Infine, abbiamo voluto fornire una panoramica su come storicamente si è sviluppato il rapporto tra movimenti femministi e istituzioni sul terreno della città, tra conflitto aperto e rifiuto del confronto o, al contrario, collaborazione più o meno intensa, fino all’aperta interazione. Alcune di queste esperienze contribuiscono a una rimessa in discussione dei concetti stessi di istituzione e di pubblico – nonché delle possibili forme di governance che da questi discendono.

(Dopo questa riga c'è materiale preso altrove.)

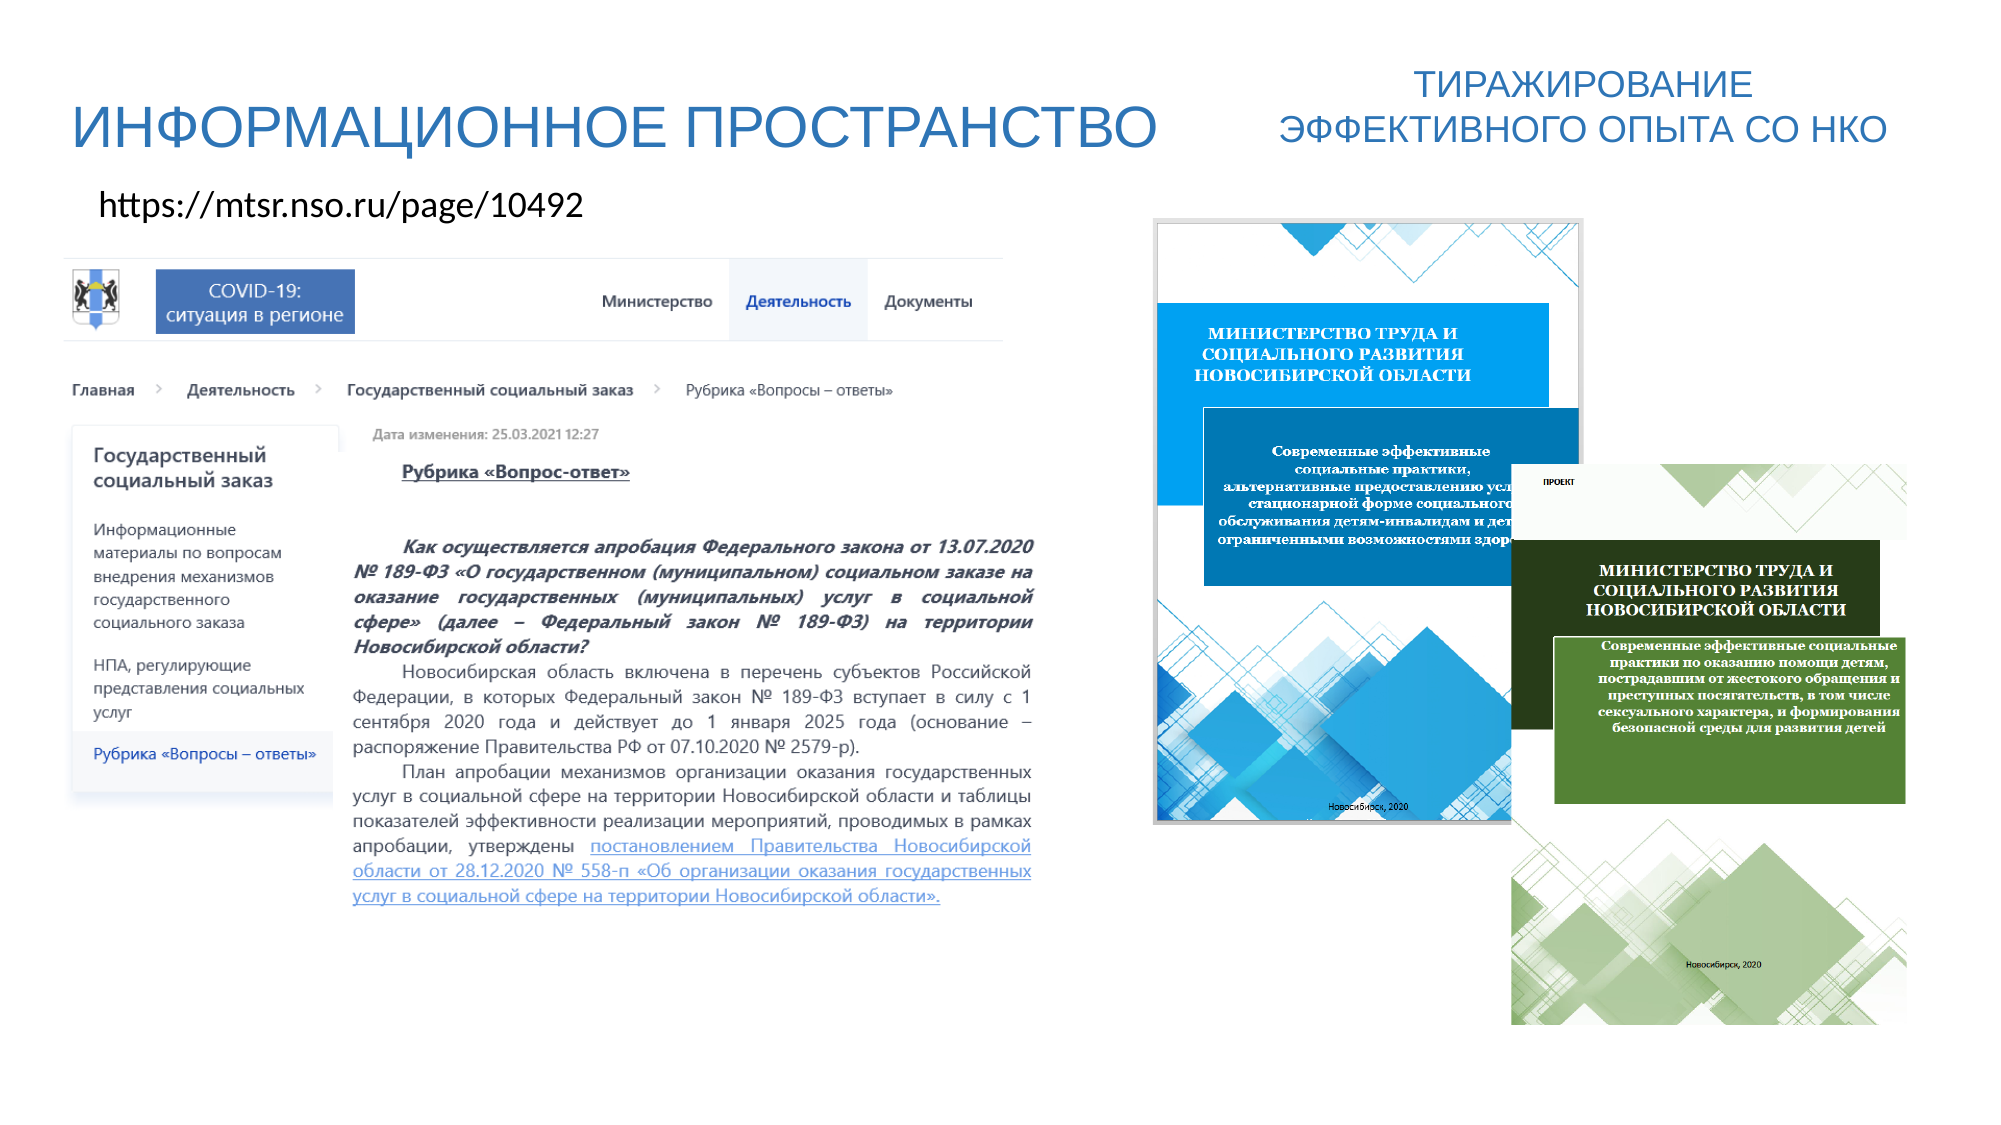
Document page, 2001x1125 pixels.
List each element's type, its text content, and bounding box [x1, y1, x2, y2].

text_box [49, 81, 1181, 913]
picture [1425, 370, 1430, 380]
picture [1324, 538, 1332, 543]
picture [1315, 370, 1323, 380]
picture [1363, 450, 1373, 455]
picture [1415, 520, 1424, 525]
picture [1152, 218, 1584, 825]
picture [1363, 498, 1373, 510]
picture [1264, 350, 1275, 359]
text_box ТИРАЖИРОВАНИЕ ЭФФЕКТИВНОГО ОПЫТА СО НКО [1247, 52, 1920, 158]
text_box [1511, 464, 1907, 1025]
picture [1375, 349, 1380, 359]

I nostri tre sguardi hanno trovato nel fenomeno dei commons femministi un punto di convergenza per capire, nella teoria e nella pratica, come lo spazio urbano sia diventato terreno di sperimentazione di nuove geografie istituenti. Ma cosa sono i commons femministi? Questi rappresentano il tentativo di aprire uno spazio, oltre il privato e il pubblico, che funzioni sulla logica dell’ecosistema – logica di cura, relazionale, di valore sociale, di mutualismo, di autodeterminazione, di connessione tra animali umani e non umani. Questa prospettiva, che attinge anche al pensiero ecofemminista, pone una sfida al modello neoliberale e al suo modello di governance. Il modello economico orientato al profitto funziona su un’organizzazione della città in cui l’elemento umano è centrale e sovrano, in quanto unico attore sociale caratterizzato come razionale (laddove l’essere un animale razionale coincide con il soggetto competitivo, individualista, in grado di costruire la propria fortuna nello scambio e nel conflitto con gli altri individui).

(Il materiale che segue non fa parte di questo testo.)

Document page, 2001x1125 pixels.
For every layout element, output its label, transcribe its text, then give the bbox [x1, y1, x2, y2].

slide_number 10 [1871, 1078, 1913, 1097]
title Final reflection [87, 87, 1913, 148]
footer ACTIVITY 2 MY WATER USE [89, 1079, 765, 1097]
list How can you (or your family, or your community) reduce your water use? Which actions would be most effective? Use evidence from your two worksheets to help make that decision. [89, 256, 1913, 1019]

Senza alcuna sorpresa le istituzioni e le municipalità sono permeate dalla logica neoliberale che subordina qualsiasi considerazione inerente la giustizia sociale, il pianeta, la sostenibilità, al perseguimento dell’utile. I commons femministi investono invece sulla convinzione che un’altra postura sia possibile – se non fuori, almeno in contrapposizione alla città neoliberale – in cui la produzione di valore sociale prevalga sul valore monetario, e in cui le comunità possano gestire uno spazio non per trarne profitto ma per generare benessere e cambiamento.

A questo fa riferimento il titolo del libro, al fuoco che arde di desiderio e rigenera: da un lato per dare centralità alla carica conflittuale che muove le pratiche femministe dalla città e dall’altro per continuare ad alimentare quel desiderio generativo, anche dove il modello economico sembra aver prodotto il deserto, come nel caso della città.